Symbolism, Imagery, Allegory
Which would you rather have: a beautiful flower that kills off the entire environment or a skateboard that can hover? (Is this one of those trick questions?)
Hoverboards aren't just the coolest toy in the book, they're also a handy symbol. The hoverboards often get compared to toys or pets: the hoverboard is "like a littlie's balloon" (3.89) or bumps ankles like a dog (4.13, 46.16). So hoverboards = toys. So hoverboards are symbols of innocent childhood, right?
Tool Story
Hold on there. Because in the middle of the book, when Tally is learning how to use the hoverboard, it suddenly seems unlike a toy to Tally: "She had stopped thinking of it as a toy, like a littlie's balloon. The hoverboard had become something more solid, something that obeyed its own rules, and that could be dangerous, too" (9.48). So the hoverboard becomes a tool, something that can be useful or dangerous depending on how it's used. Which makes hoverboards symbols of maturity, right?
Keep holding. Because our favorite villain, Dr. Cable says that hoverboards are always the toys/tools of rule-breakers. When Tally tells her that Shay used a hoverboard, Cable responds, "Of course a hoverboard. What is it about those things and miscreants?" (16.33).
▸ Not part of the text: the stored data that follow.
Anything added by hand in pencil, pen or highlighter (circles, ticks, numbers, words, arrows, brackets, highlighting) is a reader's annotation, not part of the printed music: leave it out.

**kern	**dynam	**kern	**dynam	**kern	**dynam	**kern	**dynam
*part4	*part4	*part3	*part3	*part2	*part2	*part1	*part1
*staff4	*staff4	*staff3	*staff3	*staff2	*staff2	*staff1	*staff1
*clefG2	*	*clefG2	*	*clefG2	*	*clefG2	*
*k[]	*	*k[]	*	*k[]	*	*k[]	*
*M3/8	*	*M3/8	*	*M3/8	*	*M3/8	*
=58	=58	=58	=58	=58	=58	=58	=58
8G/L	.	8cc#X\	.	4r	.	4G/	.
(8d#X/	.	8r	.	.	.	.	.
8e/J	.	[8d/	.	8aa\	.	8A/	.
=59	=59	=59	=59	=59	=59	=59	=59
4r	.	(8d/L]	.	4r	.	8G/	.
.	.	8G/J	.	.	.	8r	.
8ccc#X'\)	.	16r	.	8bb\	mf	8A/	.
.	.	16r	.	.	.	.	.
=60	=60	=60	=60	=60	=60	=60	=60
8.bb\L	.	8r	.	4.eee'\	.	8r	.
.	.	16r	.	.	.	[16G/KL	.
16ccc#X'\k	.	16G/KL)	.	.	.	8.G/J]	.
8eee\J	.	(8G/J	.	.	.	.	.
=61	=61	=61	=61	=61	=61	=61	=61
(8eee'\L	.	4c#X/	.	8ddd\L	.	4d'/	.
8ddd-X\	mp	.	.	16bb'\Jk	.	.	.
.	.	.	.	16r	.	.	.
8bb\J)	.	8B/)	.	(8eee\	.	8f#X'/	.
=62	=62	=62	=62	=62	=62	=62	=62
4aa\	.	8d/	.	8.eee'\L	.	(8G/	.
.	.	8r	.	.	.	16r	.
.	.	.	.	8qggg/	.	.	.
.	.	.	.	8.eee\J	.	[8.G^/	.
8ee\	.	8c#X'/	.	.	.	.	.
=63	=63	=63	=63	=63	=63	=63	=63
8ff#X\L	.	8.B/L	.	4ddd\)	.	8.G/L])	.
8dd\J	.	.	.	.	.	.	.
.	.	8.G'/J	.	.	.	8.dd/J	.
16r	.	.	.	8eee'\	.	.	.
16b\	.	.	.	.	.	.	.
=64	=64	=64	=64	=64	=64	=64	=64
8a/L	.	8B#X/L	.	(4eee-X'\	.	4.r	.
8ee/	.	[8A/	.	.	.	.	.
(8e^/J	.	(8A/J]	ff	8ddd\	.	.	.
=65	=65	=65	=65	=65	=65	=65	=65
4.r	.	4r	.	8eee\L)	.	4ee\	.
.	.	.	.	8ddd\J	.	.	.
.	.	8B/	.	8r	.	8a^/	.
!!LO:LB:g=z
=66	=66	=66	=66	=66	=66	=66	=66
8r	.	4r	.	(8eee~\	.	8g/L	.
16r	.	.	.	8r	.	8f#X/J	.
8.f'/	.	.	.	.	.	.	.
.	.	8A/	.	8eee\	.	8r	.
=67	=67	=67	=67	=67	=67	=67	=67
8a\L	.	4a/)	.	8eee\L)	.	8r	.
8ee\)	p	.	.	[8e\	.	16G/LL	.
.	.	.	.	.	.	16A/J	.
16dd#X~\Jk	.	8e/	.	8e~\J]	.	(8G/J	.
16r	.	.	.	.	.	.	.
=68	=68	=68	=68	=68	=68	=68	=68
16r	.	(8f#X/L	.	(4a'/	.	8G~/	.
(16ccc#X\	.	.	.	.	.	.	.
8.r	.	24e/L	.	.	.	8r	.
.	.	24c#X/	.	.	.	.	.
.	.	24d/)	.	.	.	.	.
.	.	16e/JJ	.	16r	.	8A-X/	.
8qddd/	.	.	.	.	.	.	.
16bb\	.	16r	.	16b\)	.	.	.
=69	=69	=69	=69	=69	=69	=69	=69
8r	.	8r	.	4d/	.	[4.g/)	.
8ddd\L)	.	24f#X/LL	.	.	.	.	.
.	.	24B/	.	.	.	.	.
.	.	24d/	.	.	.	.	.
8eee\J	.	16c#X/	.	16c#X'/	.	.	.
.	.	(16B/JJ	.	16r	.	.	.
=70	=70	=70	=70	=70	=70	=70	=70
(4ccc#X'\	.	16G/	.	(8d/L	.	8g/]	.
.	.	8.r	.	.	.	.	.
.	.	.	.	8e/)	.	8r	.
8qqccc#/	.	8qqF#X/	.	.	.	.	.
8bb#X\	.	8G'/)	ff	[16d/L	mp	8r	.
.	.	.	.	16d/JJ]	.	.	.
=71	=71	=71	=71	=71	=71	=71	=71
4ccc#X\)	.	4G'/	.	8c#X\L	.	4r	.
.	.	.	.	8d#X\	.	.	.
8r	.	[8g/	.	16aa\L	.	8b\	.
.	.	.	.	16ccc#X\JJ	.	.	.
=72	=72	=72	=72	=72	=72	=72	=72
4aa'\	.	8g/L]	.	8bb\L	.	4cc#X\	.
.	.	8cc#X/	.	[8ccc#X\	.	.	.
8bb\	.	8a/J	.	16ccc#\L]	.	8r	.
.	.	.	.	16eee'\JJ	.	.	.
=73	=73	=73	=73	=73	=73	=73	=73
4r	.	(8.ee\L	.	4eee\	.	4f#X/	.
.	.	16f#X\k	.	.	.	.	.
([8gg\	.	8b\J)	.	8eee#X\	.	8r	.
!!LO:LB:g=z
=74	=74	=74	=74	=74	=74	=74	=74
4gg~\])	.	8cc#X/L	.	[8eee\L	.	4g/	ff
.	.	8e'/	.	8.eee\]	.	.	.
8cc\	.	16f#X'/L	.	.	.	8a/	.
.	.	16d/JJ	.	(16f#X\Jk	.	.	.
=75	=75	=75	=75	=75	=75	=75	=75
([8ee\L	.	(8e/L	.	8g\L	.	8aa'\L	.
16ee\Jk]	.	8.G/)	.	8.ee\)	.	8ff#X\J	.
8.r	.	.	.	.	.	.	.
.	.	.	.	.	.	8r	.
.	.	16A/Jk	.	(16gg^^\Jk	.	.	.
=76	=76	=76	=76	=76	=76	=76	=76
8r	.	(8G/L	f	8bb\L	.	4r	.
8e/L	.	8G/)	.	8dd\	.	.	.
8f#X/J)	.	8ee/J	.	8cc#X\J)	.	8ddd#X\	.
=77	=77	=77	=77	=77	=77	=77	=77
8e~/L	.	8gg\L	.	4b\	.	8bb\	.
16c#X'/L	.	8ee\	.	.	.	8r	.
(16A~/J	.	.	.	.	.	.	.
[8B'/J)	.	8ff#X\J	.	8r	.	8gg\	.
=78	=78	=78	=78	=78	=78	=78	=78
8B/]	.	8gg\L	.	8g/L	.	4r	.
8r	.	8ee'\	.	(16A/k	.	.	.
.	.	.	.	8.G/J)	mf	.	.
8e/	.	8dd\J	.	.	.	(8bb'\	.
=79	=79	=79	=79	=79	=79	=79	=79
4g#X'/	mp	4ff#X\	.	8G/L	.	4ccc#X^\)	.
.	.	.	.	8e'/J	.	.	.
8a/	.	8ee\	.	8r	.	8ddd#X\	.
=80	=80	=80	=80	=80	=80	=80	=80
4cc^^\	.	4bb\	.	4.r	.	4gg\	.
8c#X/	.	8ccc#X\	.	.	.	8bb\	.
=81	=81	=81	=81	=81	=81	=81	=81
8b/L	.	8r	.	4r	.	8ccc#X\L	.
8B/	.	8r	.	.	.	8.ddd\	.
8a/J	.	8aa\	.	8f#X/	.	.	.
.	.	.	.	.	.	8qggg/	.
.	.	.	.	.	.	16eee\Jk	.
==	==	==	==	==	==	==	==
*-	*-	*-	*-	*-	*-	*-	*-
So according to Cable, hoverboards = criminal activity. So that must mean hoverboards are symbols of rule breaking.
(Brain Snack: in an interview, Westerfeld notes that, when he was growing up, skateboards became cool. And as soon as kids were using skateboards, suddenly there were all these "No Skateboarding" signs. He points how older people usually don't like the things that younger people do—skateboards, hoodies, the Internet, cat videos, you know.)
So which is it? It's all three—a symbol of childhood, adulthood, and criminalhood. (That last one isn't a word, but we like it.) Hoverboards might be our favorite bit of technology because it doesn't seem all good or all bad or all adult or all childish. So, maybe hoverboards what they really symbolize is potential.